Saturday, February 16, 2013

How to Harness A Passion for Scrap?

Juxtaposed with our pell-mell consumerism (large amounts of trash generated each week, cars burning gas like there's no tomorrow) are periodic demonstrations of a passion for recycling.

This abandoned television offered a good example recently. It's common, though not legal, to put televisions out on the curb with the trash. Sometimes the trash collectors take them, sometimes they observe the law and leave them on the curb.


Sometimes I haul these things back to my carport and take them en masse to the recycling day, but haven't gotten around to it lately. A few days after this particular TV was put out, I saw a guy taking it apart and pulling out the electronics. "What for," I asked.
For the copper, he replied, which he said is worth $3/pound. He claimed there was a pound of copper in there, but it felt like less to me. He carried it back to his SUV around the corner.

All that work for $3? At least what he was doing was quasi-legal, in contrast to the scrap thieves who break into buildings--even new ones that have yet to be sold--and yank out all the wiring, causing tens of thousands of dollars of damage just to get $100 of copper. Nothing seems to be sacred, not even the railings on the front steps of churches in Trenton.

At the same time, given how little payback is required to motivate this frenzy of scrap collection, couldn't this sort of energy be harnessed to improve all the dysfunctional recycling programs in buildings across the town, state and country? Surely some small incentive could be instituted to motivate custodians to put recyclables in the right bin out back, rather than dumping it all in the trash, as so often happens.

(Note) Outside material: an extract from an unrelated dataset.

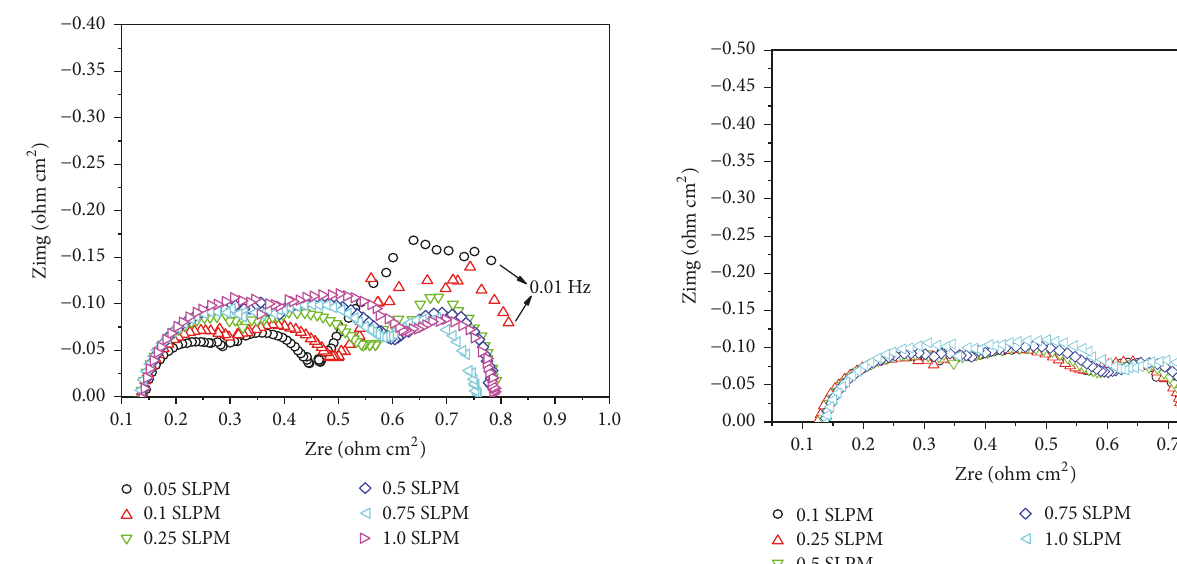
Figure 10: Impedance curves at different hydrogen flow rates at 750 ∘ C.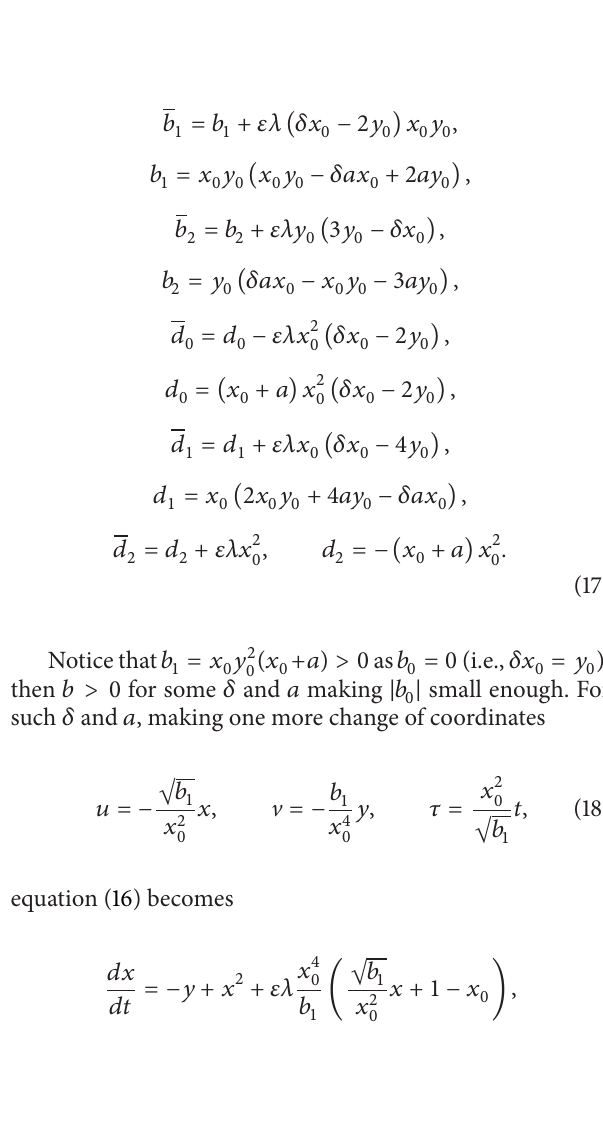
Figure 1: The limit periodic cycle Γ(𝑠) and the slow manifold 𝑆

If you ask people in charge why they don't incentivise custodians to do the right thing, they'll say that custodians should simply do what they're supposed to do. But many of them don't, and they have a good excuse. People tend to obliviously throw trash in the recycling bins, particularly if the bins are poorly designed or not paired with trash cans. Custodians will simply point to the contamination as reason to throw everything away.  With a little incentive, they could become the advocates for recycling that buildings otherwise lack.

For anyone wishing to get rid of an old TV, state law dictates that televisions need to be taken to one of Mercer County's recycling events, which happen three times a year. (Stores like Best Buy may take them for no charge. Call ahead.)